Chico Tillman, Project Manager at Ceasefire/UIC

How did they do it?  For starters, their model combines the expertise of Cure Violence’s on-the-ground violence interrupter team with the clinical expertise of psychiatrists, doctors, and researchers from UIC’s psychiatry and public health schools. One of the most critical parts of the project was that the UIC team trained violence interrupters on trauma-informed approaches.  At Cure Violence, violence interrupters are typically community members who have a knowledge and relationships with those most at-risk of shooting or getting shot, and they use these close relationships to deter violence. Trauma-informed approaches were new to almost all of them.

The project model also includes preventative work, such as intensive case management and community peace summits.  Cure Violence already used crucial screening factors to zero in on the young men and women most in need of support and guidance: street gang or clique involvement, a key role and/or been involved in a violent event, prior criminal history, or victim of a shooting in the last 60 days are part of what qualifies a participant for case management.  Incorporating trauma understandings into their case management and at community-wide events deepened the effect of their work.

trauma handouts - UIC

Visuals provide information and serve as conversation starters at events and the Cure Violence office.

“The trauma piece has improved our ability to build relationships,” says Rue, a Cure Violence worker in South Shore.  “Now, we open conversations with questions like, ‘How are you feeling?’ instead of just asking what happened. The community feels like we are here to support to them. I already see it making a difference – it’s increased our ability to save lives.”

Participants admitted that the deep breathing and muscle relaxation techniques seemed a little strange at first, but staff say everyone is becoming more comfortable and confident in the approaches.

“We use the mindfulness exercises to calm someone down when they’re talking about shooting.  We tell them to close their eyes and imagine a safe place,” says another worker. “Most of all, when we talk to them about trauma, we talk about how all this violence, it isn’t normal.  Their anger and emotions are related to things they’ve went through – things that aren’t normal.”

peace march south shore

Members of the Cure Violence South Shore at a Peace March in late July. Their community presence is a crucial component of the VRI project.

Therapy has always been proven to make a difference to traumatized individuals, but it’s difficult to get people to mental health facilities.  Stigma, transportation, work, life – all play a factor in holding people back from visiting doctors. But UIC and Cure Violence have found a way to get aspects of therapy to the people who need it the most: by coming to where they are, where they live, and where they are hurting – and by using people that they trust.

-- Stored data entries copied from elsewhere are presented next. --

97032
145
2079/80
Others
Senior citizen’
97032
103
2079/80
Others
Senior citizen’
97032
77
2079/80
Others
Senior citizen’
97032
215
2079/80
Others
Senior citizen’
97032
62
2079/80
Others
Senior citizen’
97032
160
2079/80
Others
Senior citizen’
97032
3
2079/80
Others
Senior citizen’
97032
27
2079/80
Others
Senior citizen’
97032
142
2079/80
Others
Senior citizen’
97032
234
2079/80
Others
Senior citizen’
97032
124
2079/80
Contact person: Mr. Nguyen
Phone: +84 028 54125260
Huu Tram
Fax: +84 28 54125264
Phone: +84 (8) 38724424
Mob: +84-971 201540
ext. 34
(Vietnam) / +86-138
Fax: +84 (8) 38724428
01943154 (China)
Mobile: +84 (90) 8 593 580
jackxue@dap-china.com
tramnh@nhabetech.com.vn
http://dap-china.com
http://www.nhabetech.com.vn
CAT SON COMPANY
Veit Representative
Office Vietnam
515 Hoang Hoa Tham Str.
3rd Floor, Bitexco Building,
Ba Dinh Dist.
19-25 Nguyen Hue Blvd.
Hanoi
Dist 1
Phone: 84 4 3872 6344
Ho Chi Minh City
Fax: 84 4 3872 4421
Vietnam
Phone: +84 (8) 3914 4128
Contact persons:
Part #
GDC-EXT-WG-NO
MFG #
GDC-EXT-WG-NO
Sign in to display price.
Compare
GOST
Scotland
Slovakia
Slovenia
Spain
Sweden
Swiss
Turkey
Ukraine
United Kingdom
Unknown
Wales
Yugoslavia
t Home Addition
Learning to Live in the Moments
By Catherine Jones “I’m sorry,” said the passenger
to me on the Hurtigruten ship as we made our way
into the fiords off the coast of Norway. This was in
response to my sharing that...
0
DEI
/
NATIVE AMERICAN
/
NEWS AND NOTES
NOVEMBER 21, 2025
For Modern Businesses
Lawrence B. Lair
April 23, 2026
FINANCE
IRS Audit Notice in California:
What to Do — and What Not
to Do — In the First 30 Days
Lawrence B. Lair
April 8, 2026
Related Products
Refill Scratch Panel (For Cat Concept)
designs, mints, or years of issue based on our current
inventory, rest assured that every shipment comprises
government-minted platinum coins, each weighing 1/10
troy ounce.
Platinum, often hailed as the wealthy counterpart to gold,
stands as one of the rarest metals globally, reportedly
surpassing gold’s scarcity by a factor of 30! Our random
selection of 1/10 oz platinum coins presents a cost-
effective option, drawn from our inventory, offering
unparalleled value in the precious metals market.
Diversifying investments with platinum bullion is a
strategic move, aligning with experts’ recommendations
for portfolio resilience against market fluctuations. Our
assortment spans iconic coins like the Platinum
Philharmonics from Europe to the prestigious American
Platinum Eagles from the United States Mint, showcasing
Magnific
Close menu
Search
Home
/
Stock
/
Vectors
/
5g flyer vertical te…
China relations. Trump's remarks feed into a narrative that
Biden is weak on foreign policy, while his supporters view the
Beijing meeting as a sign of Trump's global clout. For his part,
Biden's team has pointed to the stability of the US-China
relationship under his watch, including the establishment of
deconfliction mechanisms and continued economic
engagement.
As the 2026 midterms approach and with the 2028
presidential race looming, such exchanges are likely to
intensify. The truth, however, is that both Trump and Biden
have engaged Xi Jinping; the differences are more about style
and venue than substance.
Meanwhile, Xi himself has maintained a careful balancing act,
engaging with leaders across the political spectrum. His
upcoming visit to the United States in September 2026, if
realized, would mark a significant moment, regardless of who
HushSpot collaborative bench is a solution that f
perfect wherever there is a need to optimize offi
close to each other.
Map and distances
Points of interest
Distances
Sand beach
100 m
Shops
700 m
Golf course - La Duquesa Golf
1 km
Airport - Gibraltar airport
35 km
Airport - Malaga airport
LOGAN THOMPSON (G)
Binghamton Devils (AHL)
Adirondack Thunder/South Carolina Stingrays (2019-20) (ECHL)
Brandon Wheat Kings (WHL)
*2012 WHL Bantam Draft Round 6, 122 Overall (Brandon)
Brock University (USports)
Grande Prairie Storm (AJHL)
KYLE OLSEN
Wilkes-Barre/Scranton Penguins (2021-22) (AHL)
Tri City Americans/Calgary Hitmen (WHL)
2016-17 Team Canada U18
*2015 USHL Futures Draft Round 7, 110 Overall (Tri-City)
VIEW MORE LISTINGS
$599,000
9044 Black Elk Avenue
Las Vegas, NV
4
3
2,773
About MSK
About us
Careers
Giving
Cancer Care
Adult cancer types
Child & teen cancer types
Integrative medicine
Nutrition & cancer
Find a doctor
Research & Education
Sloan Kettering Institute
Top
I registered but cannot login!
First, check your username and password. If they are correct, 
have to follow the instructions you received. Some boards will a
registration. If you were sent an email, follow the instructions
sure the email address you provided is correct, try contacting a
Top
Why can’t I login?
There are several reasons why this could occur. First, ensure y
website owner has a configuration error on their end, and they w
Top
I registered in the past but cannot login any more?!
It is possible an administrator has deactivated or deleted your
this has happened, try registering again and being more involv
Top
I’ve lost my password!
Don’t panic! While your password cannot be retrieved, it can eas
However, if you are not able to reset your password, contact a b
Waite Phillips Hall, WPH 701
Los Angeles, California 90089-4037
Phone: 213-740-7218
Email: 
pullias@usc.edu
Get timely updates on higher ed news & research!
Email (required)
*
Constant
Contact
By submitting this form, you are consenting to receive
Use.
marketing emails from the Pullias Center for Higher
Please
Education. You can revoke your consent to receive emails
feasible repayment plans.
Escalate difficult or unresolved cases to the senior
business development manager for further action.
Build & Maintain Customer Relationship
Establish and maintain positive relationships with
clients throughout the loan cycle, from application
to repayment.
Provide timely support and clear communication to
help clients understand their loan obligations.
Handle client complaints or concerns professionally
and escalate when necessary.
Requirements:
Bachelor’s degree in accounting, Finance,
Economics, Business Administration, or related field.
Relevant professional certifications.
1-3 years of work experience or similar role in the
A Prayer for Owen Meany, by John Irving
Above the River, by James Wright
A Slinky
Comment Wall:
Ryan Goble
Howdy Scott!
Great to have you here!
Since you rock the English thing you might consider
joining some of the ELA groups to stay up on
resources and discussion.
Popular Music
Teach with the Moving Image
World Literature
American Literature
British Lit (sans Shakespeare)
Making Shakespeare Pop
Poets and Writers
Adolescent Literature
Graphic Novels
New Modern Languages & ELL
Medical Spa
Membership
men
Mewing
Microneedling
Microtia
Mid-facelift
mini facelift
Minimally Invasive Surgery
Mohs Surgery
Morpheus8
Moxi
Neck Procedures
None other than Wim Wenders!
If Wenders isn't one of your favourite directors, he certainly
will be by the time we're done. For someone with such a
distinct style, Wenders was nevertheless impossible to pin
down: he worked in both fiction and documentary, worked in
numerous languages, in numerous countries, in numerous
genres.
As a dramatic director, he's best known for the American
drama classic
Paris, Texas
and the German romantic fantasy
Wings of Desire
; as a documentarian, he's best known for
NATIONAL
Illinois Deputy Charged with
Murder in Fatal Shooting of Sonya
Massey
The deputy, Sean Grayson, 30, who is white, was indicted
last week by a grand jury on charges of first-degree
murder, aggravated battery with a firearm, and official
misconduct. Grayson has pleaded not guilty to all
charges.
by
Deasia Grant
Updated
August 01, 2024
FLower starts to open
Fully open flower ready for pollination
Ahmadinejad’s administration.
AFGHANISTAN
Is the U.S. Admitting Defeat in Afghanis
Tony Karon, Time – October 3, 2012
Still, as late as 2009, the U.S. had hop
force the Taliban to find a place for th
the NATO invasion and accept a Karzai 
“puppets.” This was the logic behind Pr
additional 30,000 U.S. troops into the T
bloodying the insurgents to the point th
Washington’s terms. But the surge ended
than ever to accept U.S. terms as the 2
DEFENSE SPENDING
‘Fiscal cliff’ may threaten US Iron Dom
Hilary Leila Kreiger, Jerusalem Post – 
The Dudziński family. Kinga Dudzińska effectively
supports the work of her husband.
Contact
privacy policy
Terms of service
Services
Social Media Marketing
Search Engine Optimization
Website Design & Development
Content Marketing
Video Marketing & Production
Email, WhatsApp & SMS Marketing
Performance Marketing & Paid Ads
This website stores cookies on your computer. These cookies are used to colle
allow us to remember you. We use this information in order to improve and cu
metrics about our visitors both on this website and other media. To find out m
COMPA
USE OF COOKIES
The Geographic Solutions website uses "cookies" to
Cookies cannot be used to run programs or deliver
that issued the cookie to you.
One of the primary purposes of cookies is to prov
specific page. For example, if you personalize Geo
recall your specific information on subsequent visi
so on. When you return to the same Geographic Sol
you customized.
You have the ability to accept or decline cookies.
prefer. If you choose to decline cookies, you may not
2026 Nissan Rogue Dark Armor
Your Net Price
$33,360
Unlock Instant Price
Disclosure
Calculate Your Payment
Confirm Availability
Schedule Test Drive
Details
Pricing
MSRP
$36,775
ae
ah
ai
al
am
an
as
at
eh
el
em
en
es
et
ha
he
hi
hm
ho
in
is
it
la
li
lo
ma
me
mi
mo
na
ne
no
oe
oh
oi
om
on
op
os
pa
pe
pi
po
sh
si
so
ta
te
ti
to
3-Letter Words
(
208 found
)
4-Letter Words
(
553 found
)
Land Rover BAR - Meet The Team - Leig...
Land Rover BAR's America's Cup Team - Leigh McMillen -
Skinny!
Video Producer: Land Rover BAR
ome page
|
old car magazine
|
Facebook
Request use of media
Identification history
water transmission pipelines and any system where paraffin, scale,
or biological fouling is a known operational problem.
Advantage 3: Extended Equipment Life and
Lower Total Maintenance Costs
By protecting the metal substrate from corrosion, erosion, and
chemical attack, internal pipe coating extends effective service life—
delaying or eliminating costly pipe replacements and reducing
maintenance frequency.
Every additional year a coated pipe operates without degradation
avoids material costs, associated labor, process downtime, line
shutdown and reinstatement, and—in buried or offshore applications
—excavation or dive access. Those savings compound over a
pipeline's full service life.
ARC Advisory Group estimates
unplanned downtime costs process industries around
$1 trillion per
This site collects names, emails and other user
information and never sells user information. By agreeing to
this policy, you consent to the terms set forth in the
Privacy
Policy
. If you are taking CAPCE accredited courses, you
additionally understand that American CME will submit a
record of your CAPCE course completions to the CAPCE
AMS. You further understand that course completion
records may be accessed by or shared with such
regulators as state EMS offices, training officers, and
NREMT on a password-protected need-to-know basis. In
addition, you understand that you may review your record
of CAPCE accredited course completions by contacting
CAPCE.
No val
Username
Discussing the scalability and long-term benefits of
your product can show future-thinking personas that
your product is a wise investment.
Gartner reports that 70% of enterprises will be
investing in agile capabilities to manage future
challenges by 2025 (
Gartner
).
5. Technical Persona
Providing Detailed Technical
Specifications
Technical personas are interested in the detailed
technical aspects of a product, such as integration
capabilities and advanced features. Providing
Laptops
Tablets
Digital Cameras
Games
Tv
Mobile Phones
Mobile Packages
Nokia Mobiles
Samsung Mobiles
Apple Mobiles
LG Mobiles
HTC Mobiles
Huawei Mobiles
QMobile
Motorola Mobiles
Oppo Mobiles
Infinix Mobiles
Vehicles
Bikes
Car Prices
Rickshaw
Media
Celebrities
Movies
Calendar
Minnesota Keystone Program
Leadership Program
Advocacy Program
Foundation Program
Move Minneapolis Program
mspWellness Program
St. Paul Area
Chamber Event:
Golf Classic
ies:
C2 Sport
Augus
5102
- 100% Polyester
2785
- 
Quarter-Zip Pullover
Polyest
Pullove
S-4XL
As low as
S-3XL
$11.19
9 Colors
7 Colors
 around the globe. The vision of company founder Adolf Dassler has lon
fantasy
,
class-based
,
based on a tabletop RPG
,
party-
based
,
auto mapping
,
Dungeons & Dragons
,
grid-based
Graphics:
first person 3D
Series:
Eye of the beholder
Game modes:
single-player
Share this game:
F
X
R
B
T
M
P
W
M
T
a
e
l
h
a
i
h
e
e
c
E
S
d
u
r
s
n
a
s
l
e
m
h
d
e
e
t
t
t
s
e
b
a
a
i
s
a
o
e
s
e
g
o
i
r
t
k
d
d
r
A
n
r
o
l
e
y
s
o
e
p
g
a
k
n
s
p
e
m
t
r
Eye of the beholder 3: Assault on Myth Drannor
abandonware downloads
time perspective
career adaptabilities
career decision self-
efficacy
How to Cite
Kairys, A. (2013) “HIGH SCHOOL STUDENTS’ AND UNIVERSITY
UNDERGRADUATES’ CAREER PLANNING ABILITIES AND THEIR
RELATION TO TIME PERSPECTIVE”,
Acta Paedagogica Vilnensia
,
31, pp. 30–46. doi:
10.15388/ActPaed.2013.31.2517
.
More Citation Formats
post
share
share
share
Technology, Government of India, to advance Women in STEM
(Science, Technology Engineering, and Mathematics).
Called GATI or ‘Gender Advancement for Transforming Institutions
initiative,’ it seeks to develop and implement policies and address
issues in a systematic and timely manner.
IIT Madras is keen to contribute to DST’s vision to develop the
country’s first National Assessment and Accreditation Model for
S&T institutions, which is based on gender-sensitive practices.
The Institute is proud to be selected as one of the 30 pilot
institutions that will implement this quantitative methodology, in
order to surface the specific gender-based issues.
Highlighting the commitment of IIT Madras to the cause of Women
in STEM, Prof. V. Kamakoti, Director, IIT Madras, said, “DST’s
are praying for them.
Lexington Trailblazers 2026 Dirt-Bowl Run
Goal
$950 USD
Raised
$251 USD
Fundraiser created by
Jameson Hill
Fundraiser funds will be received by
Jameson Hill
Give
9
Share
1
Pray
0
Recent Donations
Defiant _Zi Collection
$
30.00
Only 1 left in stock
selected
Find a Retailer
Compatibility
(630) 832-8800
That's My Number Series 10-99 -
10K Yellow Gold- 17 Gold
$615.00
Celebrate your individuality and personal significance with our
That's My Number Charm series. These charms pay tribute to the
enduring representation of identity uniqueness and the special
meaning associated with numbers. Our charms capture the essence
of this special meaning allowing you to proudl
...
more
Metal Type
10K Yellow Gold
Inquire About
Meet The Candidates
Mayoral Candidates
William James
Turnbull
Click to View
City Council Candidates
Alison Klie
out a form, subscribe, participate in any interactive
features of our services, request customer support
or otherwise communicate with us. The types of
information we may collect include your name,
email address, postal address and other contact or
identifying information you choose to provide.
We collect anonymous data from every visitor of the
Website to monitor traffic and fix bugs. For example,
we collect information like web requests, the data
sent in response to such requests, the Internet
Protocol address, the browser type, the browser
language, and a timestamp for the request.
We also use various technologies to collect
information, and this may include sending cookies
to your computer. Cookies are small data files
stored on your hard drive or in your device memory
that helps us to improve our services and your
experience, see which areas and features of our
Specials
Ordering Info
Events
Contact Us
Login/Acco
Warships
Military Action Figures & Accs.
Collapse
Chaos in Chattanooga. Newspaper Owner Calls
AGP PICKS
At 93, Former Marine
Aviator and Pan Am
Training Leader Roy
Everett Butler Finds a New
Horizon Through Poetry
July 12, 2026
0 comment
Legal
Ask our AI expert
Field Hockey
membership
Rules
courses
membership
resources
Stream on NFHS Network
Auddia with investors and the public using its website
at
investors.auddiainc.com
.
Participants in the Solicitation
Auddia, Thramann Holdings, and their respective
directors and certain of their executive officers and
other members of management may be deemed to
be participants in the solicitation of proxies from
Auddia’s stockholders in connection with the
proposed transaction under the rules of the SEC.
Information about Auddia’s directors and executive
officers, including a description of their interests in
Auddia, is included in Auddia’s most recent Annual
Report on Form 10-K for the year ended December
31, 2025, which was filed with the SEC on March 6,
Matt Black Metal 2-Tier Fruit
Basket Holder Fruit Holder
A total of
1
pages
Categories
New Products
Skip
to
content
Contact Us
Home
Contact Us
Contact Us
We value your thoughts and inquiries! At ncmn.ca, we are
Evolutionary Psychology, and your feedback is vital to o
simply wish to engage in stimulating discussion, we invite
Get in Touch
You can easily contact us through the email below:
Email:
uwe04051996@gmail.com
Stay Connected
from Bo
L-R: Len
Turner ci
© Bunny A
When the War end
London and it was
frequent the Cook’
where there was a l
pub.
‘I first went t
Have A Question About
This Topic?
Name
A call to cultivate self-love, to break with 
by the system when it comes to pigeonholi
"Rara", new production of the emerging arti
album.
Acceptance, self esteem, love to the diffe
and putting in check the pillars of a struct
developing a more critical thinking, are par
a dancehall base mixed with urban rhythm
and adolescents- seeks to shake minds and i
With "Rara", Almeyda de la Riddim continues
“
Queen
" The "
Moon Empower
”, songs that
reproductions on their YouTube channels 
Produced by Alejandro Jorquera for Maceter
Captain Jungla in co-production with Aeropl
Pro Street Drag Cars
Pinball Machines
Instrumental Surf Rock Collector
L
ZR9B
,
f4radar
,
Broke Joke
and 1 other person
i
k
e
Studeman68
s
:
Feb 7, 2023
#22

Get IN Chicago is proud to fund such a promising project making real strides against community violence.  As a pilot, the project is currently set to continue through the end of October, but like all Get IN Chicago projects, there is the possibility of renewing and expanding it.

“Everyone likes peace and tranquility,” one program participant offered. “I just want to live somewhere I can walk down the street without all of these worries.  This is a good neighborhood – we just need more resources.”